Há uns bons anos, a economia familiar de milhões de famílias portuguesas assentava muito nos ‘fiados’. A mercearia do bairro tinha um livro por baixo do balcão onde o merceeiro ia anotando as dívidas dos clientes que eram pagas no final do mês. No mesmo prédio, e com recursos semelhantes, os vizinhos ajudavam-se uns aos outros e era natural alguém bater à porta do lado a pedir algum produto que tivesse em falta. O mais curioso é que algumas das famílias chegavam ao meio do mês e já não tinham um tostão, enquanto outros, com as mesmas despesas e as mesmas receitas, aguentavam-se estoicamente o mês todo. A razão era simples: não gastavam mais do que tinham e ainda conseguiam acudir aos vizinhos mais ‘gastadores’.
Anos depois, os ‘fiados’ da mercearia foram substituídos pelos cartões de crédito e pelas ‘contas ordenado’ dos bancos, que adiantavam um salário – só que estes novos fiadores cobravam e cobram juros à séria. Vem esta conversa a propósito da eleição de Donald trump, que fez abanar por completo a Europa.

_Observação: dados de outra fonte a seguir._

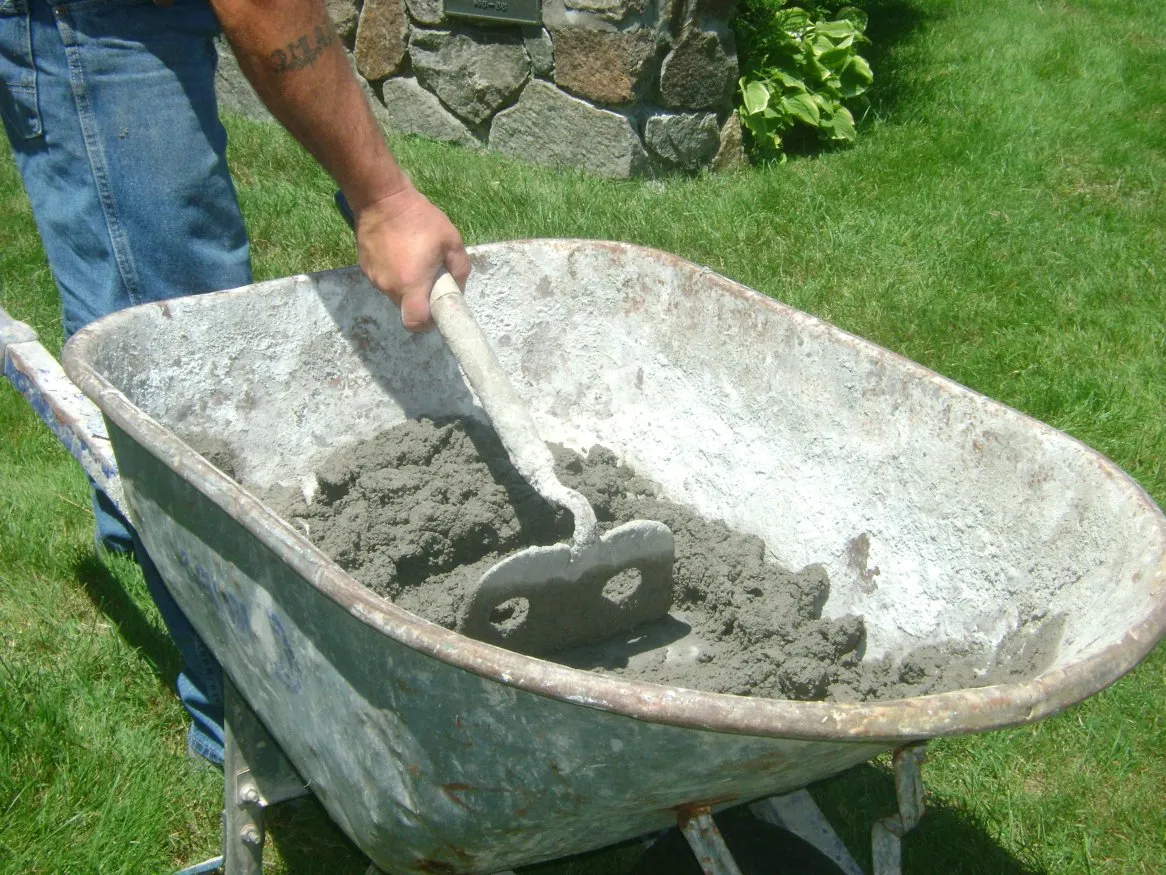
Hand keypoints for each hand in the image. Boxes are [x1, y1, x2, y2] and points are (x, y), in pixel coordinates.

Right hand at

Independentemente das suas alarvidades – querer conquistar territórios, como se fosse Putin, ou correr com imigrantes com algemas e correntes nos pés –, Trump tem a vantagem de dizer à Europa que os ‘fiados’ acabaram e que se querem proteção, seja no campo militar ou na Saúde, por exemplo, têm de abrir os cordões à bolsa e viverem do que ganham. Por isso, penso que a vitória de Trump foi o melhor que aconteceu ao velho continente, obrigando-o a descer à terra e a saber ‘safar-se’ sozinho.
Durante anos, a Europa andou a brincar às questões de género, às portas abertas para todos, ao desinvestimento na sua indústria, à cultura da subsidiodependência e por aí fora. Quando Trump diz que a Europa tem de gastar mais dinheiro em Defesa, ninguém é obrigado a fazê-lo. Mas, em caso de guerra com a Rússia – não creio que a China queira entrar pela via militar na Europa –, como irá o velho continente, com uma população envelhecida e cheia de tiques parvos, defender-se? O mesmo se passa com a economia, pois, infelizmente, os europeus foram ficando para trás e o raio das tarifas só vem pôr a nu as nossas fragilidades. Tivesse a Europa uma economia pujante e queria ver se Trump cantava de galo, apesar de muitos acharem que as fanfarronices do Presidente americano vão ser prejudiciais para os Estados Unidos. Mas isso é outra história e a nós o que nos deve preocupar é o futuro do modo de vida europeu. Onde a liberdade deve ser uma realidade, as democracias consolidadas e ninguém ser ‘obrigado’ a pensar que uma burka é o mesmo que uma minissaia.